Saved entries

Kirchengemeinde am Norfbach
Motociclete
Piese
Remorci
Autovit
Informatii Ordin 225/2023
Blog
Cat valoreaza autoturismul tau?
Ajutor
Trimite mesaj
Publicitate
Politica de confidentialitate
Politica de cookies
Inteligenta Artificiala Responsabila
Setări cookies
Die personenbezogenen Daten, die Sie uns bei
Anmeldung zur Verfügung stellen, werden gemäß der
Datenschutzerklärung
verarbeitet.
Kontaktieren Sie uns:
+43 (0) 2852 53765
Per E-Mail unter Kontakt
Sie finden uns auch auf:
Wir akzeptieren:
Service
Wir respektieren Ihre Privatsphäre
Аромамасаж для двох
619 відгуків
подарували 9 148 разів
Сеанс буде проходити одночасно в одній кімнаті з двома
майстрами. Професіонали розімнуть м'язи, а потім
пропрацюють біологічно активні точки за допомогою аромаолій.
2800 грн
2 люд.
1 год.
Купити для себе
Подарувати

---

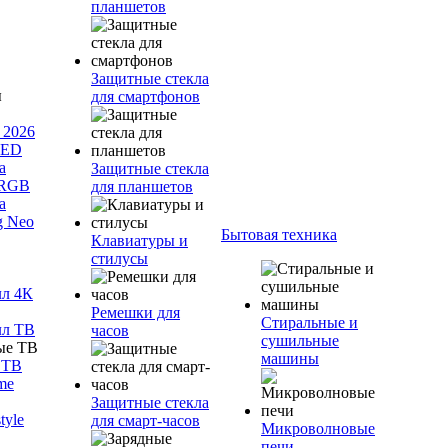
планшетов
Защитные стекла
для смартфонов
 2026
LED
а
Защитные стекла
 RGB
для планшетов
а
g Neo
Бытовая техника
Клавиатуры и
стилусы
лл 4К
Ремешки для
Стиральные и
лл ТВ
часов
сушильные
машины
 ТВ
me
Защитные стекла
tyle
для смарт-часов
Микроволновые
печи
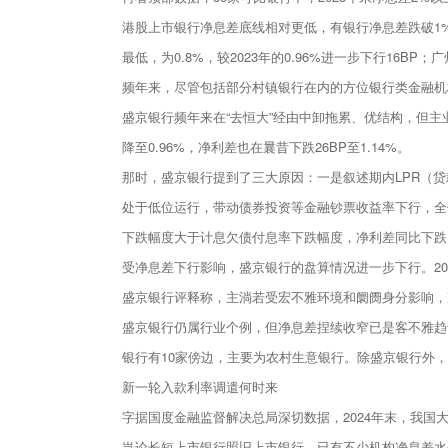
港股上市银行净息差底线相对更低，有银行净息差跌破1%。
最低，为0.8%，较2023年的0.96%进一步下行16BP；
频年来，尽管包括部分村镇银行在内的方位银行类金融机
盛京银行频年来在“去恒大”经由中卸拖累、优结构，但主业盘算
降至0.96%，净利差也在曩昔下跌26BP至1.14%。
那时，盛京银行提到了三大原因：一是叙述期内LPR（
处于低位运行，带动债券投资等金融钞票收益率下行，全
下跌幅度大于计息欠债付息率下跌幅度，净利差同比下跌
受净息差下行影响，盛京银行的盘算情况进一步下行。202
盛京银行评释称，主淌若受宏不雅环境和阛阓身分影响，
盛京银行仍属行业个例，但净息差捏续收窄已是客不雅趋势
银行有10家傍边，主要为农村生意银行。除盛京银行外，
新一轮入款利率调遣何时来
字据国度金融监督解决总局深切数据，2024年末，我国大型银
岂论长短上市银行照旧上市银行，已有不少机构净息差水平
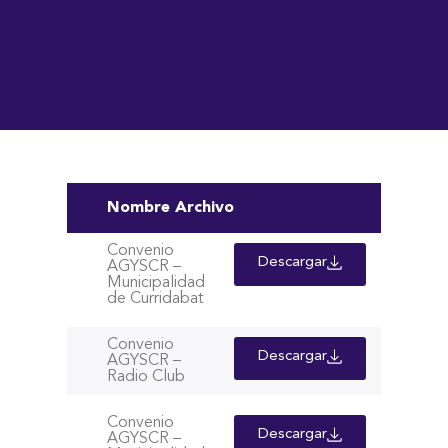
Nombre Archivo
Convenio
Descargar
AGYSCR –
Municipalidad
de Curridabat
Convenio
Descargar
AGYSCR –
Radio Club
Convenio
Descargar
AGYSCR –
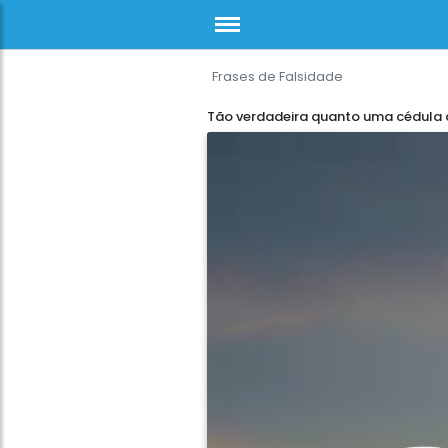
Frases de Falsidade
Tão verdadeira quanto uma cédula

==

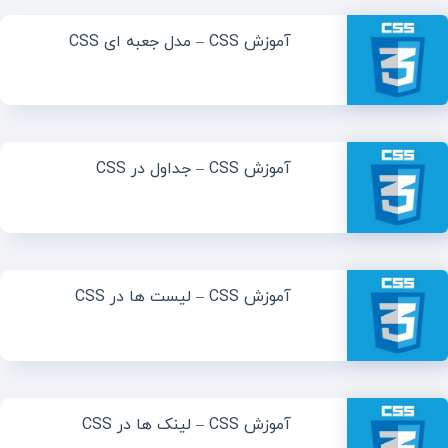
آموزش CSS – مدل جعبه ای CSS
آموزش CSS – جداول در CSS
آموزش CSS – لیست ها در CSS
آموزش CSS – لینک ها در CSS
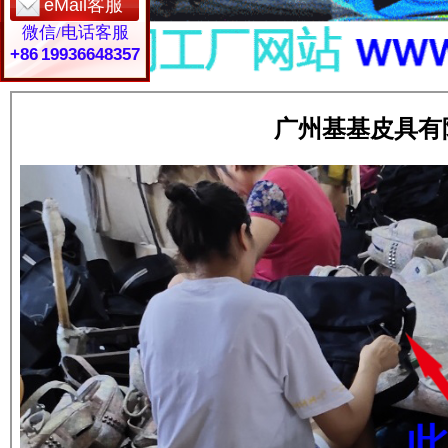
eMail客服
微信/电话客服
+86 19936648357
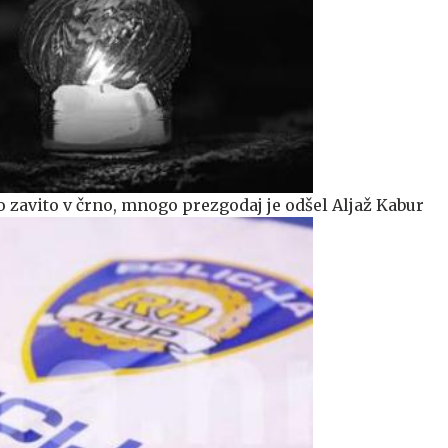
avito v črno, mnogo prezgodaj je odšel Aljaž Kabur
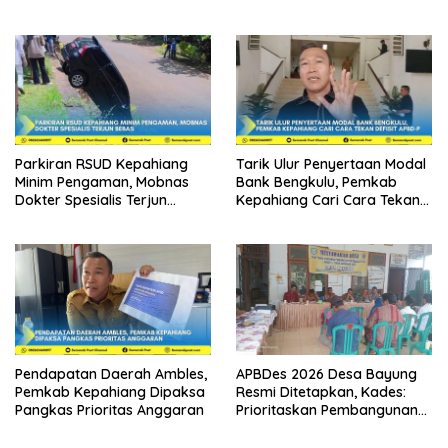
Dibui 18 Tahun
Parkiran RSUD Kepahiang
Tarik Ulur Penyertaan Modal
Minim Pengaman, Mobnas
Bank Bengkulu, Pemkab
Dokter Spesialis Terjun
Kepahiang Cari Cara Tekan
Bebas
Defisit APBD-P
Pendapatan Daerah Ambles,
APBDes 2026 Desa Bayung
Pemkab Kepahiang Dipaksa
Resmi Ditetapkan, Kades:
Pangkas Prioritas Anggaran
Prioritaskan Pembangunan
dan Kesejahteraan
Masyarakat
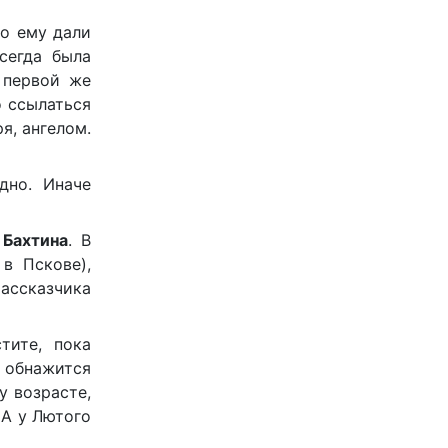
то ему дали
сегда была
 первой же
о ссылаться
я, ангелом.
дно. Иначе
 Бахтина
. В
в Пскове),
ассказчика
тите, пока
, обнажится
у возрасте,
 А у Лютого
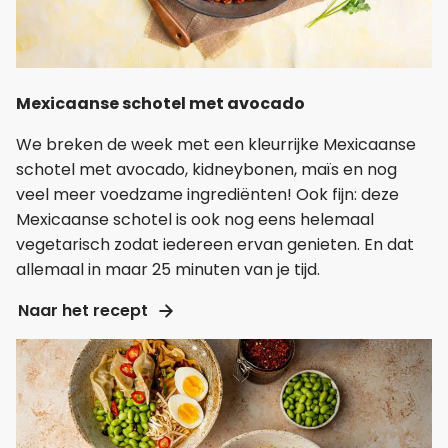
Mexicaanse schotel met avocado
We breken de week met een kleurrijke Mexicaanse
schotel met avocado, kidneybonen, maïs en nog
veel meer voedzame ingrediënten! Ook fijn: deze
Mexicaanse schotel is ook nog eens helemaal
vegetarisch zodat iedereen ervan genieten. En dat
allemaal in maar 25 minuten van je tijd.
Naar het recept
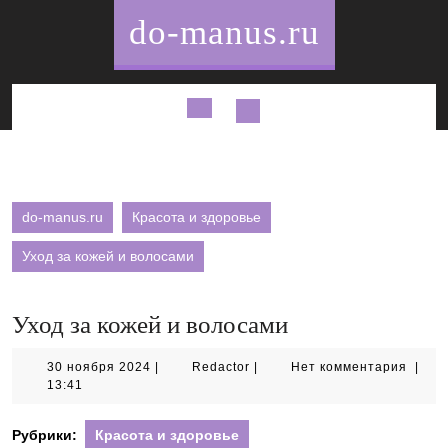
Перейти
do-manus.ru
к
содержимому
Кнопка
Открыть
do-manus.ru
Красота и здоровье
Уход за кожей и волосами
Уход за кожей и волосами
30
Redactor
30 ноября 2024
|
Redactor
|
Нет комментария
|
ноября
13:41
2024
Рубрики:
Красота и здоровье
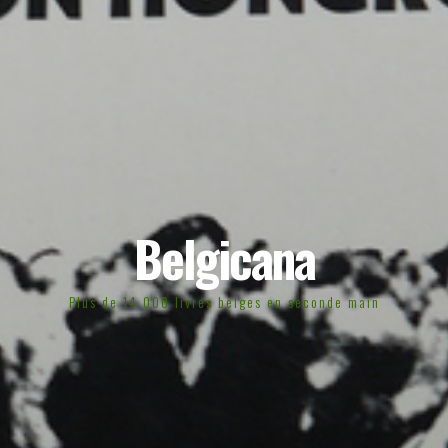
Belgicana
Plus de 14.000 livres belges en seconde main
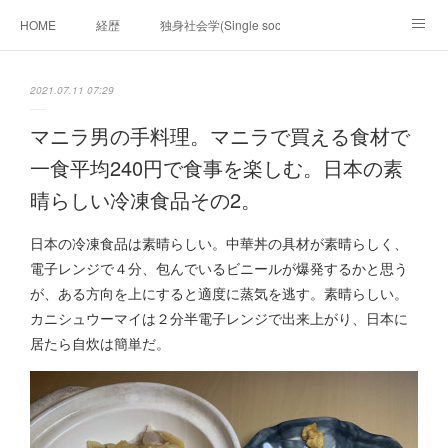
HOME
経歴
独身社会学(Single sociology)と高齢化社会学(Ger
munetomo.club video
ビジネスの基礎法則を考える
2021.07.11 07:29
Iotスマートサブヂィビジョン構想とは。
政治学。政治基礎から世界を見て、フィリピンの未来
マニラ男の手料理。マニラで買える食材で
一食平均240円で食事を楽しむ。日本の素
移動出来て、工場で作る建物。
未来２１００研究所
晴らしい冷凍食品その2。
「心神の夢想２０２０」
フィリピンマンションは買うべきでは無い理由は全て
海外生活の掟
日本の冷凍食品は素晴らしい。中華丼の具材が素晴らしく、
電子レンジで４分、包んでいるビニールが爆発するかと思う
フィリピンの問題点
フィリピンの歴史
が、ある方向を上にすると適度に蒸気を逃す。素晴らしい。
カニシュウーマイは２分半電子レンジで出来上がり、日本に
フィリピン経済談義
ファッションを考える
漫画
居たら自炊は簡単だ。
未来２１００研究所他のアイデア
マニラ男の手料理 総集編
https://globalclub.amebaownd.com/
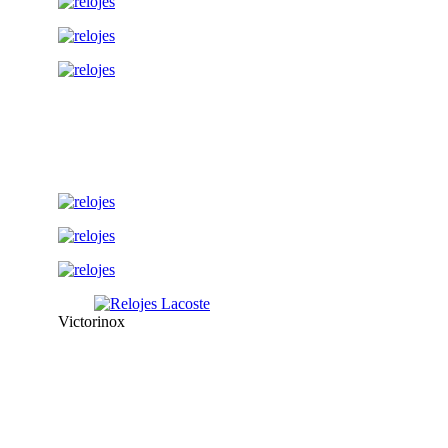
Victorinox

WORK INSTRUCTIONS =>
Copy the lines in the records above exactly, everything from the line with "Frases de Falsidade" down to the line with "Tão verdadeira quanto uma cédula".

WRITTEN RESPONSE =>
Frases de Falsidade
Tão verdadeira quanto uma cédula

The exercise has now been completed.